Requirement. Below are records with pictures in them. Output exactly the lines from the one with "NTTはインターネット時" through the one with "(Windows 10 e 11)", both included, and leave every picture out; give only those lines.
[[ Listed records open ]]
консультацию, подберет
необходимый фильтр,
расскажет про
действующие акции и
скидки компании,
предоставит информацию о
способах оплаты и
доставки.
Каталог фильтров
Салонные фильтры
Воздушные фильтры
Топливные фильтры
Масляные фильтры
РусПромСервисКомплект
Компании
[[ Listed records closed ]]
[[ Listed records open ]]
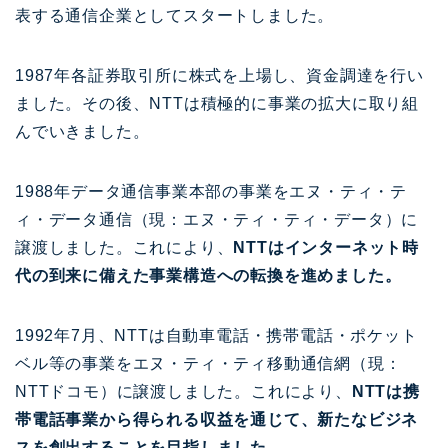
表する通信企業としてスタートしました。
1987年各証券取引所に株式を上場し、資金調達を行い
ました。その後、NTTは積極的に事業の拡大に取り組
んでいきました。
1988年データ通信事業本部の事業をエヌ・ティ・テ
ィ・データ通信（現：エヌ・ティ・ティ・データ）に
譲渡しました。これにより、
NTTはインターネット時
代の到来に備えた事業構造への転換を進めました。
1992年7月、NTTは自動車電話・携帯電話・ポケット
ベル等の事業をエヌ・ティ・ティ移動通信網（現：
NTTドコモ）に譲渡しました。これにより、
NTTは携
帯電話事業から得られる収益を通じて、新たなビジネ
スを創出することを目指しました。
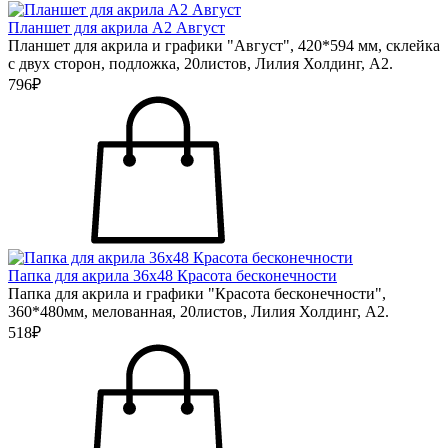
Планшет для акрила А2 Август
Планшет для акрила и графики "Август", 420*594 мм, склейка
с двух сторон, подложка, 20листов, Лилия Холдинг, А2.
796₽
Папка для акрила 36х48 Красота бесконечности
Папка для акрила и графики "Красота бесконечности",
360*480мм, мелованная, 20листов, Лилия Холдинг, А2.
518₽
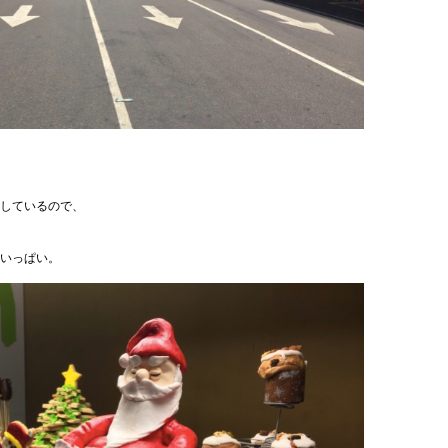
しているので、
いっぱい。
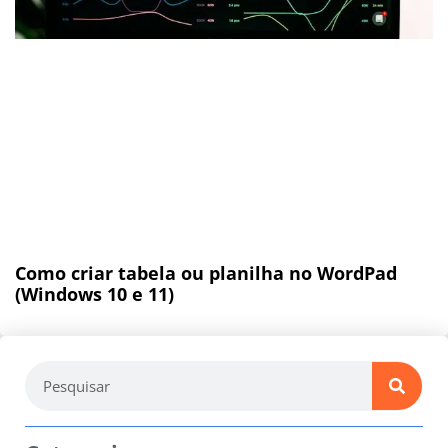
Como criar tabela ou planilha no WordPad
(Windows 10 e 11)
[[ Listed records closed ]]
Response below.
NTTはインターネット時
代の到来に備えた事業構造への転換を進めました。
1992年7月、NTTは自動車電話・携帯電話・ポケット
ベル等の事業をエヌ・ティ・ティ移動通信網（現：
NTTドコモ）に譲渡しました。これにより、
NTTは携
帯電話事業から得られる収益を通じて、新たなビジネ
スを創出することを目指しました。
Планшет для акрила А2 Август
Планшет для акрила и графики "Август", 420*594 мм, склейка
с двух сторон, подложка, 20листов, Лилия Холдинг, А2.
796₽
Папка для акрила 36х48 Красота бесконечности
Папка для акрила и графики "Красота бесконечности",
360*480мм, мелованная, 20листов, Лилия Холдинг, А2.
518₽
しているので、
いっぱい。
Como criar tabela ou planilha no WordPad
(Windows 10 e 11)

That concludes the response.